天機兵に関わる役割としては、裏方の仕事となるので、知名度も名声も劣る面はある。
しかし、操機手と比較して安全性ははるかに高い。
試乗中の事故による怪我などの可能性が皆無というわけではないが、本人が戦うわけではないから、戦死などといった事態にはならない。
リーズレットの両親も、彼女がこの道を目指すことについてまでは、反対しなかったのである。
「さて……」
ここに来るまでの道のりを思い返しながら、事務局室の前に辿り着いたリーズレットは、重厚な茶色の木扉を前に、息を吸う。
目的は単純だ。自分の指導教官になる、ナイアスという若手の技師の研究室の場所を尋ねること。
当然、そのような質問はすんなりと受け入れられる……そう、思っていたのだが。
「ナイアス先生? どうして貴方のような方があの穀潰……いえ、えっと……そう、まだ学生指導の経験もない、彼のところに? これって何かの間違いではないかしら……少々お待ちいただけますか、王女殿下」
ドアを潜った先で、現れた受付の女性は、リーズレットの質問に答えずにそんな反応を返してきた。
「はい、よろしくお願いしま……いえ、あの!」
リーズレットは、席を立ちかけた事務員らしき女性を困惑とともに呼び止める。
「……なんでございましょうか?」
「すみません。私、ここにはただの学生で入学していますので……その、『王女殿下』とか、それに今のような言葉遣いは……やめていただけたらな、と……」
先ほどの、自分の指導教官に対する不審な反応については、色々と聞きたいこともあったのだが、まずはそれだけを口にする。
何か粗相でもしでかしたのかとばかりに恐縮していた事務の女性は——
「なるほど。では、そのように」
一転して、微笑みで応じる。
ほうっと一息ついたリーズレットが、勧められるままに腰掛けた椅子で待っていると、間もなく女性は戻ってきた。

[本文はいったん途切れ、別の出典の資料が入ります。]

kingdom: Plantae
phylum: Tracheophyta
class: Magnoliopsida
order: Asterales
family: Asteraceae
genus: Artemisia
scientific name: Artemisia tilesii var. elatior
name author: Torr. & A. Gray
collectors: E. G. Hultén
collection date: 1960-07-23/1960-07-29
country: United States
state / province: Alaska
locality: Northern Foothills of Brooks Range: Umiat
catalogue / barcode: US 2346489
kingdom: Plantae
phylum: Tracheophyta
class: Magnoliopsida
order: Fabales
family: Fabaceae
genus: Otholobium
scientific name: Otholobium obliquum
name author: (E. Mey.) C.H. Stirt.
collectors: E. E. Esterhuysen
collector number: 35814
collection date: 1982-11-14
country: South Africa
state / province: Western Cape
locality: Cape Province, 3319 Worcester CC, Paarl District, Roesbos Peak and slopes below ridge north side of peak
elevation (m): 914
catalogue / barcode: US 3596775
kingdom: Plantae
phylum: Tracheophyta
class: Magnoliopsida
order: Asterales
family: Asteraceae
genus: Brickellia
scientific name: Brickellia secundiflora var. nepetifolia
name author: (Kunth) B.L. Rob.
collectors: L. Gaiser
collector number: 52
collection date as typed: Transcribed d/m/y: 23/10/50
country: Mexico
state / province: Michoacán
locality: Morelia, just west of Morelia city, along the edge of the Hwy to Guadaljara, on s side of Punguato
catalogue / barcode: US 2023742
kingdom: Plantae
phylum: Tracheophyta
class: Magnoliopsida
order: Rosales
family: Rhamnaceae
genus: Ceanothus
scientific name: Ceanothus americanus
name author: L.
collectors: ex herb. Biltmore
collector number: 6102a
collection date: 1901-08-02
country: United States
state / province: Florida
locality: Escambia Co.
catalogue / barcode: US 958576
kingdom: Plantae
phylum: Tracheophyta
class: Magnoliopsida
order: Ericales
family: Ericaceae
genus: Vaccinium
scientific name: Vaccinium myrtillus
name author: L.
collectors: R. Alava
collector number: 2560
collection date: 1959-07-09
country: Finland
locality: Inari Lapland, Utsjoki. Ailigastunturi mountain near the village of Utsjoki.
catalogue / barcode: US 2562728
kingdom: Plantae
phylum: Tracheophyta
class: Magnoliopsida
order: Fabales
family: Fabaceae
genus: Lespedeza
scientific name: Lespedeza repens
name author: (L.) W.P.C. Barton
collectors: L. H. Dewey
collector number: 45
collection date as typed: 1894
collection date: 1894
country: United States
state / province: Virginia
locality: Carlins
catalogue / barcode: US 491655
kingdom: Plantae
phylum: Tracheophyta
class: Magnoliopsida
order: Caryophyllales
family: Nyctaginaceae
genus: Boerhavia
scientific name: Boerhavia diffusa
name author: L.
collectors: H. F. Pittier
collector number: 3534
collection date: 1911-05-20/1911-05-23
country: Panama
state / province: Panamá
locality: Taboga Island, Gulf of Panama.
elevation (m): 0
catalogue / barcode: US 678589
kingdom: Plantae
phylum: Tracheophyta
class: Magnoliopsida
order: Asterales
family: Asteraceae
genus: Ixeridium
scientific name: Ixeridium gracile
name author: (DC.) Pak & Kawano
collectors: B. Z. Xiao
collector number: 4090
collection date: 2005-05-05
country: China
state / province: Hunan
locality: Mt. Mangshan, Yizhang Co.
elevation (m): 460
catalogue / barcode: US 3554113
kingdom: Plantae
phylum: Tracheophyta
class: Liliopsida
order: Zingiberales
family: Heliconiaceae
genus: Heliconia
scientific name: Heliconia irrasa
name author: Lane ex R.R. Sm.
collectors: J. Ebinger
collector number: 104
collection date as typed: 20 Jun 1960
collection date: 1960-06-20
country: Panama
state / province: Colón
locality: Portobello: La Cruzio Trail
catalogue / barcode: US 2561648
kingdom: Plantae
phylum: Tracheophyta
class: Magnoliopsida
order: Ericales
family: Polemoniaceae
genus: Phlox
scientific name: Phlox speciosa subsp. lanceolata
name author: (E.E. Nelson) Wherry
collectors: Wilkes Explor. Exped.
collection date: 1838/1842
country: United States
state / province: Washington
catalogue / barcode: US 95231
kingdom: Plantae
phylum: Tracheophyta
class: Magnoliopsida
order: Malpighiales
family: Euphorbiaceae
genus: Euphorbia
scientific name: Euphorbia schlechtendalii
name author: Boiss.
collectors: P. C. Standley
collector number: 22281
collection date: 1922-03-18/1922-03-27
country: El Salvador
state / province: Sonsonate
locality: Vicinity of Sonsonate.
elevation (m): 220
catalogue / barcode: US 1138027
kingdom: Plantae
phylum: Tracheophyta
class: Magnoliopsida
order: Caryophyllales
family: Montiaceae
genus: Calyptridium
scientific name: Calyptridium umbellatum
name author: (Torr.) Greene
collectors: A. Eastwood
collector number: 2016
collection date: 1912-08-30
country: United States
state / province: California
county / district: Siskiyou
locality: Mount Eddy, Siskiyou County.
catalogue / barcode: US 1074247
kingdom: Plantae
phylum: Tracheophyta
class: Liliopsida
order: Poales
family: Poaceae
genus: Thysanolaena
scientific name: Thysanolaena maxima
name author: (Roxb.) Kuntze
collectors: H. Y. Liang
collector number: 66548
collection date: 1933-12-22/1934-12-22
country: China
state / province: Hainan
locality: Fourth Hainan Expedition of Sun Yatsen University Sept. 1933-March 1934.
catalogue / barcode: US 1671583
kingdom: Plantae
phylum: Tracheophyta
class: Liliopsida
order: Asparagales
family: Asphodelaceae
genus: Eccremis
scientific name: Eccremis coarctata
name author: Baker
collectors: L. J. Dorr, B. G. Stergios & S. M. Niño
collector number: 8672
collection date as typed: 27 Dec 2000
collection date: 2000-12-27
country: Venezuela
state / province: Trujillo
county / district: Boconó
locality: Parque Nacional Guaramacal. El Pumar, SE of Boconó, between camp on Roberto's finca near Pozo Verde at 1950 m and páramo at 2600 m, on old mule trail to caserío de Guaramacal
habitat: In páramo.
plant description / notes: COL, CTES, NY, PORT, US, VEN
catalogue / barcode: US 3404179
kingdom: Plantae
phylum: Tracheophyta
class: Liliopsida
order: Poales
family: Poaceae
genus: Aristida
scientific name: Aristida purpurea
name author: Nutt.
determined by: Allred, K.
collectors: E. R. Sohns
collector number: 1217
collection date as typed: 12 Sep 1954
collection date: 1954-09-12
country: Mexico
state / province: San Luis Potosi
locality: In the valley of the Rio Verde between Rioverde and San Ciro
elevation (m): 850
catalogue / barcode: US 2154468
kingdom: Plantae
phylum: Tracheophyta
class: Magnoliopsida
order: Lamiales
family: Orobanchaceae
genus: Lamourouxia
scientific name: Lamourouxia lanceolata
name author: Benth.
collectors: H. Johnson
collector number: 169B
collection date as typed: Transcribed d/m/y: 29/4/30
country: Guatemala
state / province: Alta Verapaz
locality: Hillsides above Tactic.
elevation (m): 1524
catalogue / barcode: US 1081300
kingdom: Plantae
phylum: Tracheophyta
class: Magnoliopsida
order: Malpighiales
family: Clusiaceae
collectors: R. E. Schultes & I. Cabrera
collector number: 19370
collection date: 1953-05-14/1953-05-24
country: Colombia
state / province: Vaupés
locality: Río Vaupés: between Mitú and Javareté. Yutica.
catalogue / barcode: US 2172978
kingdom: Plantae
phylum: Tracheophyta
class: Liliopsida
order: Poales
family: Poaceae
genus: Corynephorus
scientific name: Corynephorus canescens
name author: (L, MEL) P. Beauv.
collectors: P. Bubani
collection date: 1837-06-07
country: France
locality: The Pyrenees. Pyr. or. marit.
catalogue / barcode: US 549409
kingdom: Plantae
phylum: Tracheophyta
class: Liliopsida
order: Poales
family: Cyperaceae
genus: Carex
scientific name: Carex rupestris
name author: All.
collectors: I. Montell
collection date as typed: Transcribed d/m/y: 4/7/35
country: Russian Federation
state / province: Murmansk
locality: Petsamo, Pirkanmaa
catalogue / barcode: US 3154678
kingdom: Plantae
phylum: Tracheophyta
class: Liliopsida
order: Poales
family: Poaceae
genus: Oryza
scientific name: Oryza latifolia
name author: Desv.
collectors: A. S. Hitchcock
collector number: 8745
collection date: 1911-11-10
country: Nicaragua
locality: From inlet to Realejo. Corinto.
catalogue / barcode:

部屋の奥で、上司らしき事務員と話していた彼女は、首を傾げながら、
「殿下……じゃなかった、リーズレットさんの指導教官はたしかにナイアス先生のようですね。先生の研究室は三階に登って、一番奥の突き当たりにあります。ご案内しましょうか?」
質問への回答と同時に、道案内を提案してくる。
気づかいはありがたかったが、一介の学生に対する扱いとしては不自然な気がする案内については固辞することに決めて、リーズレットはお礼とともに椅子から立ち上がった。
「もしも——」
踵を返す前にそんな一言が耳に入って、視線を事務員の顔に戻す。
「もしも、ナイアス先生に不満を持たれるようなことがありましたら、ご相談ください」
リーズレットはきょとんして、瞬きをする。
一体、どういうつもりで口にした一言なのか。
……先ほどの奇妙な反応といい、ナイアスという名の人物に何か問題でもあるのか……。
そんなふうに思い始めていたリーズレットに、
「学生の相談ごとに乗るのも事務局の仕事ですからね」
と、事務的な案内をしたまでだという表情で、その女性は補足の言葉を付け足してきたのだった。
* * *
「なんだったのかしら……」
階段を登り終えて、目指す最奥の研究室まで歩みを進めながら、リーズレットは思わずひとりごちる。
初めての場所だ。自分で思い描いていた通りにならないほうが正しい。その認識はリーズレットも当然もっていたのだが、それにしても、さっきのはかなり引っかかる対応だった。
これから向かうナイアスという名の技師は、ここではよっぽど変わった人物として知られているのかもしれない……。
——?
そんなことを考えて、足取りが自然と重くなった矢先、会話のようなやりとりが聞こえてきた。
男女の二つと思われる声の発生源は、リーズレットの進行方向の先からだ。